The Obama Administration has already started exploring the answers to these questions in earnest. For example, cloud computing played two essential roles in helping us ensure that the 2010 Census was a resounding success. First, we knew there would be unprecedented public demand for this data on our website. Instead of buying expensive infrastructure to support this once-in-a-decade need, we used the cloud to provide scalable support. Second, we had a private cloud, accessible to the Census internally, which helped us ensure that we had the capacity and the security to store a large load of sensitive information.
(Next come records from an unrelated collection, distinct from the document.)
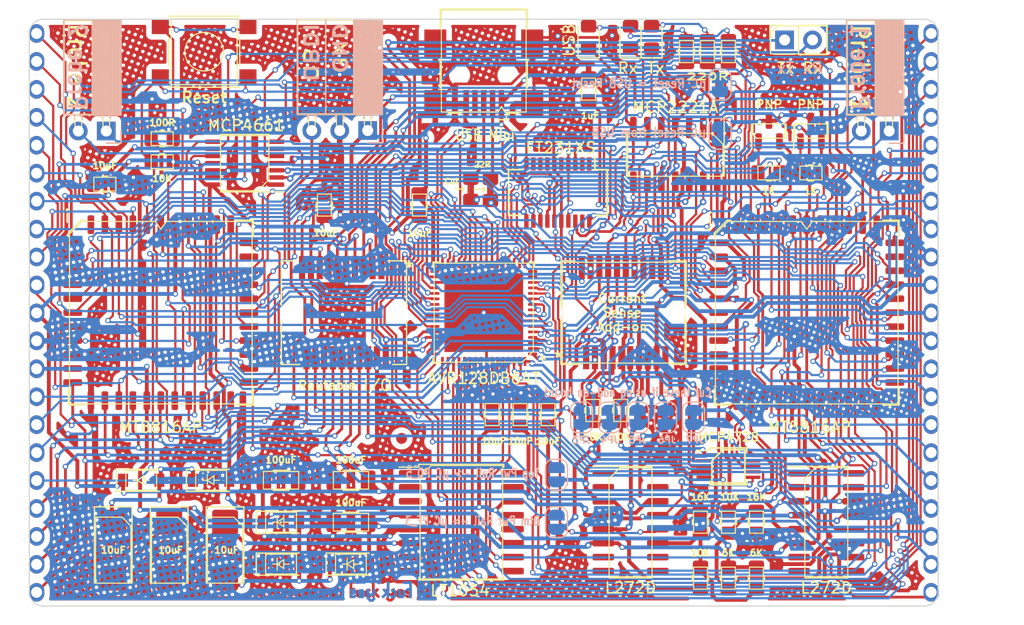
<source format=kicad_pcb>
(kicad_pcb (version 20221018) (generator pcbnew)

  (general
    (thickness 1.6)
  )

  (paper "A4")
  (layers
    (0 "F.Cu" signal)
    (31 "B.Cu" signal)
    (32 "B.Adhes" user "B.Adhesive")
    (33 "F.Adhes" user "F.Adhesive")
    (34 "B.Paste" user)
    (35 "F.Paste" user)
    (36 "B.SilkS" user "B.Silkscreen")
    (37 "F.SilkS" user "F.Silkscreen")
    (38 "B.Mask" user)
    (39 "F.Mask" user)
    (40 "Dwgs.User" user "User.Drawings")
    (41 "Cmts.User" user "User.Comments")
    (42 "Eco1.User" user "User.Eco1")
    (43 "Eco2.User" user "User.Eco2")
    (44 "Edge.Cuts" user)
    (45 "Margin" user)
    (46 "B.CrtYd" user "B.Courtyard")
    (47 "F.CrtYd" user "F.Courtyard")
    (48 "B.Fab" user)
    (49 "F.Fab" user)
    (50 "User.1" user)
    (51 "User.2" user)
    (52 "User.3" user)
    (53 "User.4" user)
    (54 "User.5" user)
    (55 "User.6" user)
    (56 "User.7" user)
    (57 "User.8" user)
    (58 "User.9" user)
  )

  (setup
    (stackup
      (layer "F.SilkS" (type "Top Silk Screen"))
      (layer "F.Paste" (type "Top Solder Paste"))
      (layer "F.Mask" (type "Top Solder Mask") (thickness 0.01))
      (layer "F.Cu" (type "copper") (thickness 0.035))
      (layer "dielectric 1" (type "core") (thickness 1.51) (material "FR4") (epsilon_r 4.5) (loss_tangent 0.02))
      (layer "B.Cu" (type "copper") (thickness 0.035))
      (layer "B.Mask" (type "Bottom Solder Mask") (thickness 0.01))
      (layer "B.Paste" (type "Bottom Solder Paste"))
      (layer "B.SilkS" (type "Bottom Silk Screen"))
      (copper_finish "None")
      (dielectric_constraints no)
    )
    (pad_to_mask_clearance 0)
    (pcbplotparams
      (layerselection 0x00010fc_ffffffff)
      (plot_on_all_layers_selection 0x0000000_00000000)
      (disableapertmacros false)
      (usegerberextensions false)
      (usegerberattributes true)
      (usegerberadvancedattributes false)
      (creategerberjobfile true)
      (dashed_line_dash_ratio 12.000000)
      (dashed_line_gap_ratio 3.000000)
      (svgprecision 6)
      (plotframeref false)
      (viasonmask false)
      (mode 1)
      (useauxorigin false)
      (hpglpennumber 1)
      (hpglpenspeed 20)
      (hpglpendiameter 15.000000)
      (dxfpolygonmode true)
      (dxfimperialunits true)
      (dxfusepcbnewfont true)
      (psnegative false)
      (psa4output false)
      (plotreference true)
      (plotvalue true)
      (plotinvisibletext false)
      (sketchpadsonfab false)
      (subtractmaskfromsilk true)
      (outputformat 1)
      (mirror false)
      (drillshape 0)
      (scaleselection 1)
      (outputdirectory "Plots/WithFiducials/")
    )
  )

  (net 0 "")
  (net 1 "Net-(C1-Pad1)")
  (net 2 "GND")
  (net 3 "+9V")
  (net 4 "Net-(C3-Pad1)")
  (net 5 "Net-(C3-Pad2)")
  (net 6 "Net-(C4-Pad2)")
  (net 7 "Net-(C5-Pad2)")
  (net 8 "5V")
  (net 9 "Net-(C8-Pad2)")
  (net 10 "-9V")
  (net 11 "Net-(D1-Pad1)")
  (net 12 "Net-(D1-Pad2)")
  (net 13 "Net-(D2-Pad1)")
  (net 14 "Net-(D2-Pad2)")
  (net 15 "Net-(D3-Pad1)")
  (net 16 "Net-(D3-Pad2)")
  (net 17 "DI")
  (net 18 "AY2")
  (net 19 "RESET")
  (net 20 "AX3")
  (net 21 "AX0")
  (net 22 "DIFF_Adj_V")
  (net 23 "Pos_Adj_V")
  (net 24 "PC_6")
  (net 25 "PC_7")
  (net 26 "PD_1")
  (net 27 "PD_2")
  (net 28 "POT0_A")
  (net 29 "HI")
  (net 30 "GI")
  (net 31 "STROBE")
  (net 32 "FI")
  (net 33 "EI")
  (net 34 "AX1")
  (net 35 "AX2")
  (net 36 "AY0")
  (net 37 "AY1")
  (net 38 "POT0_B")
  (net 39 "POT1_W")
  (net 40 "PC_5")
  (net 41 "PC_4")
  (net 42 "PE_3")
  (net 43 "PC_2")
  (net 44 "PE_1")
  (net 45 "PC_0")
  (net 46 "AI")
  (net 47 "CS_I")
  (net 48 "BI")
  (net 49 "DATA")
  (net 50 "CI")
  (net 51 "CS_A")
  (net 52 "CS_B")
  (net 53 "CS_C")
  (net 54 "CS_D")
  (net 55 "CS_E")
  (net 56 "CS_F")
  (net 57 "CS_G")
  (net 58 "CS_H")
  (net 59 "Pos_Top")
  (net 60 "Pos_Bottom")
  (net 61 "Bottom_LEDs")
  (net 62 "Top_LEDs")
  (net 63 "AJ")
  (net 64 "BJ")
  (net 65 "CJ")
  (net 66 "DJ")
  (net 67 "EJ")
  (net 68 "FJ")
  (net 69 "GJ")
  (net 70 "HJ")
  (net 71 "Net-(J3-Pad3)")
  (net 72 "PE_6")
  (net 73 "PE_7")
  (net 74 "PD_3")
  (net 75 "POT1_A")
  (net 76 "POT1_B")
  (net 77 "POT0_W")
  (net 78 "PE_5")
  (net 79 "PE_4")
  (net 80 "PC_3")
  (net 81 "PE_2")
  (net 82 "PC_1")
  (net 83 "PE_0")
  (net 84 "CS_J")
  (net 85 "TX_OUT")
  (net 86 "RX_OUT")
  (net 87 "Net-(JP1-Pad1)")
  (net 88 "ATMega_Reset")
  (net 89 "DIFF_Adj_V_Conn")
  (net 90 "USB_Reset")
  (net 91 "Net-(Q1-Pad1)")
  (net 92 "Net-(Q2-Pad1)")
  (net 93 "I2C_SCL")
  (net 94 "I2C_SDA")
  (net 95 "Net-(R7-Pad1)")
  (net 96 "Pos_Adj_V_Conn")
  (net 97 "Top_LED_Control")
  (net 98 "Bottom_LED_Control")
  (net 99 "GND2_Conn")
  (net 100 "Net-(R12-Pad2)")
  (net 101 "Pos_Top_Conn")
  (net 102 "Net-(R14-Pad2)")
  (net 103 "SENSE_POS")
  (net 104 "SENSE_DIFF")
  (net 105 "VREF_ADC_BIAS")
  (net 106 "Pos_Bottom_Conn")
  (net 107 "USB_Rx")
  (net 108 "USB_Tx")
  (net 109 "USB_D-")
  (net 110 "USB_D+")
  (net 111 "unconnected-(U3-Pad15)")
  (net 112 "DAC_OUT")
  (net 113 "unconnected-(U4-Pad11)")
  (net 114 "unconnected-(U5-Pad3)")
  (net 115 "unconnected-(U5-Pad12)")
  (net 116 "unconnected-(U5-Pad13)")
  (net 117 "unconnected-(U6-Pad1)")
  (net 118 "unconnected-(U6-Pad2)")
  (net 119 "unconnected-(U6-Pad7)")
  (net 120 "unconnected-(U6-Pad8)")
  (net 121 "unconnected-(U6-Pad9)")
  (net 122 "unconnected-(U6-Pad10)")
  (net 123 "Net-(U6-Pad13)")
  (net 124 "unconnected-(U6-Pad15)")
  (net 125 "unconnected-(U6-Pad16)")
  (net 126 "unconnected-(U7-Pad1)")
  (net 127 "unconnected-(U7-Pad2)")
  (net 128 "unconnected-(U7-Pad7)")
  (net 129 "unconnected-(U7-Pad8)")
  (net 130 "unconnected-(U7-Pad9)")
  (net 131 "unconnected-(U7-Pad10)")
  (net 132 "Net-(U7-Pad13)")
  (net 133 "unconnected-(U7-Pad15)")
  (net 134 "unconnected-(U7-Pad16)")
  (net 135 "unconnected-(U8-Pad5)")
  (net 136 "unconnected-(J4-Pad4)")
  (net 137 "SENSE_BOTTOM")
  (net 138 "SENSE_TOP")
  (net 139 "Net-(J7-Pad19)")
  (net 140 "Net-(U7-Pad12)")
  (net 141 "DAC_VOUTD")
  (net 142 "unconnected-(U2-Pad1)")
  (net 143 "unconnected-(U2-Pad2)")
  (net 144 "Net-(U2-Pad13)")
  (net 145 "unconnected-(U2-Pad5)")
  (net 146 "unconnected-(U2-Pad7)")
  (net 147 "unconnected-(U2-Pad8)")
  (net 148 "unconnected-(U2-Pad9)")
  (net 149 "Net-(J4-Pad2)")
  (net 150 "Net-(J4-Pad3)")

  (footprint "Diode_SMD:D_0805_2012Metric_Pad1.15x1.40mm_HandSolder" (layer "F.Cu") (at 82.55 27.051 90))

  (footprint "Capacitor_Tantalum_SMD:CP_EIA-6032-20_AVX-F_Pad2.25x2.35mm_HandSolder" (layer "F.Cu") (at 35.56 73.66 -90))

  (footprint "Resistor_SMD:R_0805_2012Metric_Pad1.20x1.40mm_HandSolder" (layer "F.Cu") (at 93.98 76.2 -90))

  (footprint "Package_SO:SSOP-20_3.9x8.7mm_P0.635mm" (layer "F.Cu") (at 75.946 41.148 -90))

  (footprint "Resistor_SMD:R_0805_2012Metric_Pad1.20x1.40mm_HandSolder" (layer "F.Cu") (at 91.44 71.12 90))

  (footprint "Resistor_SMD:R_0805_2012Metric_Pad1.20x1.40mm_HandSolder" (layer "F.Cu") (at 87.63 28.337 90))

  (footprint "Resistor_SMD:R_0805_2012Metric_Pad1.20x1.40mm_HandSolder" (layer "F.Cu") (at 89.535 28.337 90))

  (footprint "Capacitor_SMD:C_1206_3216Metric_Pad1.33x1.80mm_HandSolder" (layer "F.Cu") (at 57.15 71.12))

  (footprint "Package_SO:SOIC-16W_7.5x10.3mm_P1.27mm" (layer "F.Cu") (at 67.183 71.12))

  (footprint "Capacitor_Tantalum_SMD:CP_EIA-6032-20_AVX-F_Pad2.25x2.35mm_HandSolder" (layer "F.Cu") (at 45.72 73.66 -90))

  (footprint "Resistor_SMD:R_0805_2012Metric_Pad1.20x1.40mm_HandSolder" (layer "F.Cu") (at 95.123 39.37))

  (footprint "Package_SO:SOIC-14_3.9x8.7mm_P1.27mm" (layer "F.Cu") (at 86.614 37.719 -90))

  (footprint "Connector:PinHeadet_1x21Compact" (layer "F.Cu") (at 109.96 52.197))

  (footprint "Connector_PinSocket_2.54mm:PinSocket_1x02_P2.54mm_Vertical" (layer "F.Cu") (at 96.54 27.28 90))

  (footprint "Package_DFN_QFN:VQFN-64-1EP_9x9mm_P0.5mm_EP7.15x7.15mm" (layer "F.Cu") (at 69.215 52.07 180))

  (footprint "Capacitor_SMD:C_1206_3216Metric_Pad1.33x1.80mm_HandSolder" (layer "F.Cu") (at 57.15 67.31 180))

  (footprint "Resistor_SMD:R_0805_2012Metric_Pad1.20x1.40mm_HandSolder" (layer "F.Cu") (at 40.005 38.354 180))

  (footprint "Connector_USB:USB_Mini-B_Wuerth_65100516121_Horizontal" (layer "F.Cu") (at 69.215 30.48 180))

  (footprint "Resistor_SMD:R_0805_Optional_Bridged" (layer "F.Cu") (at 68.072 40.829736 -90))

  (footprint "10056847-101LF:10056847-101LF" (layer "F.Cu") (at 56.515 52.07 180))

  (footprint "Resistor_SMD:R_0805_2012Metric_Pad1.20x1.40mm_HandSolder" (layer "F.Cu") (at 81.661 60.96 90))

  (footprint "Capacitor_SMD:C_0805_2012Metric_Pad1.18x1.45mm_HandSolder" (layer "F.Cu") (at 69.977 61.341 90))

  (footprint "Resistor_SMD:R_0805_2012Metric_Pad1.20x1.40mm_HandSolder" (layer "F.Cu") (at 88.9 76.2 -90))

  (footprint "Resistor_SMD:R_0805_2012Metric_Pad1.20x1.40mm_HandSolder" (layer "F.Cu") (at 98.933 39.37))

  (footprint "Connector_PinSocket_2.54mm:PinSocket_1x03_P2.54mm_Horizontal" (layer "F.Cu") (at 58.674 35.515 -90))

  (footprint "Connector_PinSocket_2.54mm:PinSocket_1x02_P2.54mm_Horizontal" (layer "F.Cu") (at 34.925 35.56 -90))

  (footprint "Capacitor_SMD:C_0805_2012Metric_Pad1.18x1.45mm_HandSolder" (layer "F.Cu") (at 63.373 42.291 -90))

  (footprint "Connector:PinHeadet_1x21Compact" (layer "F.Cu") (at 28.702 52.197))

  (footprint "Diode_SMD:D_0805_2012Metric_Pad1.15x1.40mm_HandSolder" (layer "F.Cu") (at 78.74 27.051 90))

  (footprint "Fiducial:Fiducial_1mm_Mask2mm" (layer "F.Cu") (at 35 29.25))

  (footprint "Diode_SMD:D_SOD-123" (layer "F.Cu") (at 50.8 74.93))

  (footprint "Diode_SMD:D_SOD-123" (layer "F.Cu") (at 44.45 67.31))

  (footprint "Package_TO_SOT_SMD:SOT-23" (layer "F.Cu") (at 98.933 35.56 90))

  (footprint "Package_SO:MSOP-10_3x3mm_P0.5mm" (layer "F.Cu")
    (tstamp 8dc186eb-86cf-41e1-8b58-fae7324b6144)
    (at 91.44 66.04)
    (descr "10-Lead Plastic Micro Small Outline Package (MS) [MSOP] (see Microchip Packaging Specification 00000049BS.pdf)")
    (tags "SSOP 0.5")
    (property "Sheetfile" "BreadControlV3.kicad_sch")
    (property "Sheetname" "")
    (path "/00000000-0000-0000-0000-0000608a754f")
    (attr smd)
    (fp_text reference "U8" (at 0 -0.635) (layer "F.SilkS") hide
        (effects (font (size 1 1) (thickness 0.15)))
      (tstamp 8ce025a1-9853-4cfa-8a57-0f90476397e9)
    )
    (fp_text value "MCP4728" (at 0 -2.667) (layer "F.SilkS")
        (effects (font (size 0.8 0.8) (thickness 0.15)))
      (tstamp e13a898a-5de8-4d94-a80e-b064cdd01fc8)
    )
    (fp_text user "${REFERENCE}" (at 0 0) (layer "F.Fab")
        (effects (font (size 0.6 0.6) (thickness 0.15)))
      (tstamp 5ed3eb6e-4113-4e4a-93ef-848547ba49e9)
    )
    (fp_line (start -1.675 -1.675) (end -1.675 -1.45)
      (stroke (width 0.15) (type solid)) (layer "F.SilkS") (tstamp a5e8c014-a02c-48a7-a56b-b148c03b0656))
    (fp_line (start -1.675 -1.675) (end 1.675 -1.675)
      (stroke (width 0.15) (type solid)) (layer "F.SilkS") (tstamp 0db2329c-20dc-462b-b20a-ad6f2e2cbe93))
    (fp_line (start -1.675 -1.45) (end -2.9 -1.45)
      (stroke (width 0.15) (type solid)) (layer "F.SilkS") (tstamp fedd826e-74ae-4512-8096-f38aaffedb7c))
    (fp_line (start -1.675 1.675) (end -1.675 1.375)
      (stroke (width 0.15) (type solid)) (layer "F.SilkS") (tstamp 4cb4ec2e-02f5-4446-8447-db3933681d2a))
    (fp_line (start -1.675 1.675) (end 1.675 1.675)
      (stroke (width 0.15) (type solid)) (layer "F.SilkS") (tstamp 05e97569-cb43-4bfe-9c28-ea03e56f9c42))
    (fp_line (start -1.5 -0.5) (end -0.5 -1.5)
      (stroke (width 0.15) (type solid)) (layer "F.SilkS") (tstamp 8af22483-6986-4db8-a478-e3da735ace71))
    (fp_line (start -1.5 1.5) (end -1.5 -0.5)
      (stroke (width 0.15) (type solid)) (layer "F.SilkS") (tstamp 552d2777-af2b-41ec-a31e-cd43b7c8490e))
    (fp_line (start -0.5 -1.5) (end 1.5 -1.5)
      (stroke (width 0.15) (type solid)) (layer "F.SilkS") (tstamp 7622577b-cb45-48f8-91b9-adcbe403ee14))
    (fp_line (start 1.5 -1.5) (end 1.5 1.5)
      (stroke (width 0.15) (type solid)) (layer "F.SilkS") (tstamp 6e58d35e-842e-41f9-b302-a0606bc2c8e5))
    (fp_line (start 1.5 1.5) (end -1.5 1.5)
      (stroke (width 0.15) (type solid)) (layer "F.SilkS") (tstamp 692dffb0-eeb3-460d-80d8-8bd9541d6d51))
    (fp_line (start 1.675 -1.675) (end 1.675 -1.375)
      (stroke (width 0.15) (type solid)) (layer "F.SilkS") (tstamp 42ad14a7-9025-4df7-8122-1178f2977a3b))
    (fp_line (start 1.675 1.675) (end 1.675 1.375)
      (stroke (width 0.15) (type solid)) (layer "F.SilkS") (tstamp 89ef2bc0-8232-4be3-b051-e70f2b9027de))
    (fp_line (start -3.15 -1.85) (end -3.15 1.85)
      (stroke (width 0.05) (type solid)) (layer "F.CrtYd") (tstamp f5fdbe12-8908-4b4e-99cf-dfba67105b79))
    (fp_line (start -3.15 -1.85) (end 3.15 -1.85)
      (stroke (width 0.05) (type solid)) (layer "F.CrtYd") (tstamp 44caae53-1a52-43c9-bdd2-601a68a99b9d))
    (fp_line (start -3.15 1.85) (end 3.15 1.85)
      (stroke (width 0.05) (type solid)) (layer "F.CrtYd") (tstamp da74547b-896f-459c-8aa8-f161d000da
... [2938600 chars truncated]
</source>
The Commerce Department isn’t alone. Agencies like NASA and the Defense Department are also adopting cloud computing solutions. And, in fact, last year, the Administration instituted a “Cloud-First” policy. This requires federal agencies to use cloud-based solutions whenever a secure, reliable, and cost-effective option exists.
All of us are looking to reduce the costs of IT and the associated equipment, real estate, office space, and energy costs associated with it. That’s smart government.
Cloud computing can and should become part of the government’s DNA. And, in fact, through the Federal Cloud Computing Strategy, it is. Throughout the civilian agencies in the federal government, we might have the potential to shift up to $20 billion of our $80 billion in annual IT expenditures to the cloud. As a result, we can achieve substantial savings while also helping usher in a new multi-billion-dollar industry. Some call it the cloud marketplace. This is all good news, but the migration to cloud computing is not without challenges.
We must continue to address issues surrounding interoperability, portability, and security. And today – that’s why we need your help. Working alone, none of us has all the answers to the questions in this emerging industry. But when we bring together the best minds in the public, private, academic, and nonprofit worlds – I believe we can move forward more quickly and effectively.
Already, NIST has a lead role in accelerating the adoption of safe and effective cloud computing across the federal government. Through meetings like this, NIST is working with businesses, standards groups, governments, and other stakeholders. Their goal is to develop standards and guidelines that will strengthen cloud computing and its technologies in both the public and private sectors. And they are excited to hear from all of you today – as they continue to take steps forward.
So let’s get started. Today, you’re going to hear about everything from standards development to progress on the new Roadmap and priority action plans. And, of course, you’ll hear new ideas related to ensuring that cloud computing can be interoperable, portable, and secure – on a global scale.
I look forward to hearing the next steps that come out of this dialogue. In particular, I hope that there will be discussions – both formal and informal – related to how cloud computing can contribute to entrepreneurship, innovation, and economic growth overall.
And I should note that this industry holds tremendous potential not only for U.S. firms and our economy, but also for our trading partners as well. So, thanks again to all of you for being part of this important conversation. Now, it’s my pleasure to turn the podium over to Pat Gallagher, our outstanding Under Secretary of Standards and Technology and the Director of NIST. As we welcome him, let’s give a round of applause to Pat and his team for putting together such a great program. Thank you all, and have a great conference, everyone.